Parameters (Form data):
| Field | Type | Default | Description |
|---|---|---|---|
model | string | required | Model name or path to .pt file |
tracker | string | bytetrack | Algorithm: bytetrack, botsort, ocsort |
confidence_threshold | float | 0.25 | Minimum detection confidence |
target_fps | float | 10.0 | Target frame rate hint |
image | string | null | Optional base64 first frame (returns detections immediately) |
Response:
{
"session_id": "67a924e1",
"tracker": "bytetrack",
"model": "drone-aerial-general",
"detections": null,
"tracks_summary": null,
"inference_time_ms": null,
"tracking_time_ms": null
}
If image is provided, detections and tracks_summary are populated with first-frame results.
POST /v1/vision/track/frame
Process a frame through the tracker.
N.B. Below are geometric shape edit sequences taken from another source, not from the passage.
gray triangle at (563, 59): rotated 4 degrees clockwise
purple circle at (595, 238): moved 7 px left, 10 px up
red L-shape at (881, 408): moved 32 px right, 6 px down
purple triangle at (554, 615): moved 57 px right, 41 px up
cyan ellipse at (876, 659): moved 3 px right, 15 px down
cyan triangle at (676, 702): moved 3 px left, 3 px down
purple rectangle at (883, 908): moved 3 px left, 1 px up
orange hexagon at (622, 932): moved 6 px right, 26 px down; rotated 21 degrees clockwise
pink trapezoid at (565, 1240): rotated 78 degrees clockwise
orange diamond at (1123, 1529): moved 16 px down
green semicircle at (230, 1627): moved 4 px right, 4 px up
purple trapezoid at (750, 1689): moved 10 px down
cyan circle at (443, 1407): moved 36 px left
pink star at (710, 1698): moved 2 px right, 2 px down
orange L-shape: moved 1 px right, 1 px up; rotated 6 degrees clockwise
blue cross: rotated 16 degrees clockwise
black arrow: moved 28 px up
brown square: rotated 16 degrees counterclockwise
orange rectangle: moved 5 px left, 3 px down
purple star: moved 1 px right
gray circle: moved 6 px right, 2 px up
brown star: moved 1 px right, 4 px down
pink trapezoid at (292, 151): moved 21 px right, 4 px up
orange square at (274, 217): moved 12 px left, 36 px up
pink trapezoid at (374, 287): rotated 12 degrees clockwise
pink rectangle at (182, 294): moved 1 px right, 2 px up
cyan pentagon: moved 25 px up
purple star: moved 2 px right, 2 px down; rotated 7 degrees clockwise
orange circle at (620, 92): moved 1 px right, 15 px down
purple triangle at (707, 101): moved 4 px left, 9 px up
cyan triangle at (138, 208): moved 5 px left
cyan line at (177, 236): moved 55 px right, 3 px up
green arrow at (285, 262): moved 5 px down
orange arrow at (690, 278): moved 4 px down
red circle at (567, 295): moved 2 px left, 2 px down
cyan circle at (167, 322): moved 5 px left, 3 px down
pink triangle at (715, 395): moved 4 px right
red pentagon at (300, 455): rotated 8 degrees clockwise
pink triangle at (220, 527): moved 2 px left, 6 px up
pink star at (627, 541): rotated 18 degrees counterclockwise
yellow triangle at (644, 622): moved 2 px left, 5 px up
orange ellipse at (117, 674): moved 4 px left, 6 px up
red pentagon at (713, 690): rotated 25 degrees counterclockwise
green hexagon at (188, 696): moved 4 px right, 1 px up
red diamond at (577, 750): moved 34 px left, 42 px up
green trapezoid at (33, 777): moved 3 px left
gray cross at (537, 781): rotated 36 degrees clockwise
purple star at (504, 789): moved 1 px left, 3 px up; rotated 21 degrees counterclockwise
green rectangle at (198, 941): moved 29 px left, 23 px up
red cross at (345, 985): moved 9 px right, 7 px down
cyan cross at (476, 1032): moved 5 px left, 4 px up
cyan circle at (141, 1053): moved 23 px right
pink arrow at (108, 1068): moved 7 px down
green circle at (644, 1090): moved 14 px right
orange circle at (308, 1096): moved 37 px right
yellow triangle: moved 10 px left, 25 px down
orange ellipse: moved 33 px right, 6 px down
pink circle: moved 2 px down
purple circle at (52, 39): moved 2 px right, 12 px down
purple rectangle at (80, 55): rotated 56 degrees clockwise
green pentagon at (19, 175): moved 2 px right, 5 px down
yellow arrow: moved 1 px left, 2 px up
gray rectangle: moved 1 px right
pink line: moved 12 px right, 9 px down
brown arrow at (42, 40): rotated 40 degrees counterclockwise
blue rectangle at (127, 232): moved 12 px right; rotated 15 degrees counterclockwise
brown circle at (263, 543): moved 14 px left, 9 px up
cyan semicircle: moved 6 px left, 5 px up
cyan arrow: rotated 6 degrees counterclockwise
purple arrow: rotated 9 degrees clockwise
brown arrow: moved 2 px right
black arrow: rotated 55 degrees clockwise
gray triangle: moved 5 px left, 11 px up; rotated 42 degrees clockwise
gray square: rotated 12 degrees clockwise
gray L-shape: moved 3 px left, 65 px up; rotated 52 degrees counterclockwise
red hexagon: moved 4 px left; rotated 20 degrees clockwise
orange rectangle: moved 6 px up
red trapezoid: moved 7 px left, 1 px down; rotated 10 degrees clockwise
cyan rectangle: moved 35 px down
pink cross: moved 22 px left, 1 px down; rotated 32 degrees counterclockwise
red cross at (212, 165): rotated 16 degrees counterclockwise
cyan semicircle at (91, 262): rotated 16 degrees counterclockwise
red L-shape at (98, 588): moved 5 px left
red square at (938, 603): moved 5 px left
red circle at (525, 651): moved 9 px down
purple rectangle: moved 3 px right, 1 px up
Returns detections with persistent track IDs.
Parameters (Form data):
| Field | Type | Description |
|---|---|---|
session_id | string | Session ID from start |
image | string | Base64-encoded image |
Response:
{
"detections": [
{
"x1": 225.6, "y1": 406.9, "x2": 345.0, "y2": 767.1,
"class_name": "pedestrian",
"class_id": 0,
"confidence": 0.87,
"track_id": 1,
"track_state": "tracked"
},
{
"x1": 622.8, "y1": 235.6, "x2": 634.8, "y2": 256.8,
"class_name": "car",
"class_id": 2,
"confidence": 0.72,
"track_id": 3,
"track_state": "tracked"
}
],
"tracks_summary": {
"active": 2,
"total_created": 5
},
"inference_time_ms": 71.2,
"tracking_time_ms": 7.9,
"frame_number": 42
}
Detection fields:
| Field | Description |
|---|---|
track_id | Persistent ID across frames (same object = same ID) |
track_state | tracked (active), new (first appearance), or lost |
x1, y1, x2, y2 | Bounding box coordinates |
class_name | Detection class |
confidence | Detection confidence |
GET /v1/vision/track/{session_id}
Get tracking session status.
Response:
{
"session_id": "67a924e1",
"model": "drone-aerial-general",
"tracker": "bytetrack",
"frames_processed": 847,
"total_tracks_created": 45,
"idle_seconds": 0.1,
"duration_seconds": 84.7
}
POST /v1/vision/track/stop
Stop a tracking session and release the model.
Parameters (Form data):
| Field | Type | Description |
|---|---|---|
session_id | string | Session ID to stop |
Response:
{
"session_id": "67a924e1",
"frames_processed": 847,
"total_tracks_created": 45,
"duration_seconds": 84.7
}
Session Management
- Max 50 concurrent sessions — returns 429 if exceeded
- 120-second idle TTL — sessions auto-expire if no frames received
- Each session loads its own model — independent tracker state, no cross-session interference
- Background cleanup runs every 15 seconds
Model Resolution
The model parameter accepts:
- A model name — resolves to
~/.llamafarm/models/vision/\{name\}/current.pt - A direct path to a
.ptfile (must be within~/.llamafarmor cwd) - A versioned model — if no
current.pt, uses the latestv\{n\}.pt
Runtime vs Server
| Port | Format | Use |
|---|---|---|
:11540 (runtime) | JSON body | Direct runtime access |
:14345 (server) | Form data (multipart) | Production proxy chain |
Both support all 4 endpoints. The server proxies to the runtime transparently.
Dependencies
Tracking requires lapx for the linear assignment solver used by ByteTrack/BoT-SORT:
uv add lapx
This is included in the default runtime dependencies.